Saved entries:
[Start of Attachment]
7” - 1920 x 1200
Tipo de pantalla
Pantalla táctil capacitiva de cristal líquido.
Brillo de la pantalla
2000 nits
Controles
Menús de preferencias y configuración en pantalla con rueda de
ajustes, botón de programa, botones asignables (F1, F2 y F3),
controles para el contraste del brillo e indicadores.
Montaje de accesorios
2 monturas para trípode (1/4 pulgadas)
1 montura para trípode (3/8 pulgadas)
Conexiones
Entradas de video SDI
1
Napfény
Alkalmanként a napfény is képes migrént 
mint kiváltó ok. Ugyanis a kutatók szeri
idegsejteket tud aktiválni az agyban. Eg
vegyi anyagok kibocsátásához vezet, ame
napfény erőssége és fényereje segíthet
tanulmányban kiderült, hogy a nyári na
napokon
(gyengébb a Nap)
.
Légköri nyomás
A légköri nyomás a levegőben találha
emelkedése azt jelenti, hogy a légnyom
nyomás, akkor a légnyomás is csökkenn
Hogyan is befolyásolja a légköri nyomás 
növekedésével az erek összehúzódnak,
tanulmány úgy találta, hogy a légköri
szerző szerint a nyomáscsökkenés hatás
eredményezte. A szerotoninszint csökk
[End of Attachment]
Return the lines beginning at the one that contains "Brillo de la pantalla" and continuing through the last line of the data, exactly as they stand and without any others.

Brillo de la pantalla
2000 nits
Controles
Menús de preferencias y configuración en pantalla con rueda de
ajustes, botón de programa, botones asignables (F1, F2 y F3),
controles para el contraste del brillo e indicadores.
Montaje de accesorios
2 monturas para trípode (1/4 pulgadas)
1 montura para trípode (3/8 pulgadas)
Conexiones
Entradas de video SDI
1
Napfény
Alkalmanként a napfény is képes migrént 
mint kiváltó ok. Ugyanis a kutatók szeri
idegsejteket tud aktiválni az agyban. Eg
vegyi anyagok kibocsátásához vezet, ame
napfény erőssége és fényereje segíthet
tanulmányban kiderült, hogy a nyári na
napokon
(gyengébb a Nap)
.
Légköri nyomás
A légköri nyomás a levegőben találha
emelkedése azt jelenti, hogy a légnyom
nyomás, akkor a légnyomás is csökkenn
Hogyan is befolyásolja a légköri nyomás 
növekedésével az erek összehúzódnak,
tanulmány úgy találta, hogy a légköri
szerző szerint a nyomáscsökkenés hatás
eredményezte. A szerotoninszint csökk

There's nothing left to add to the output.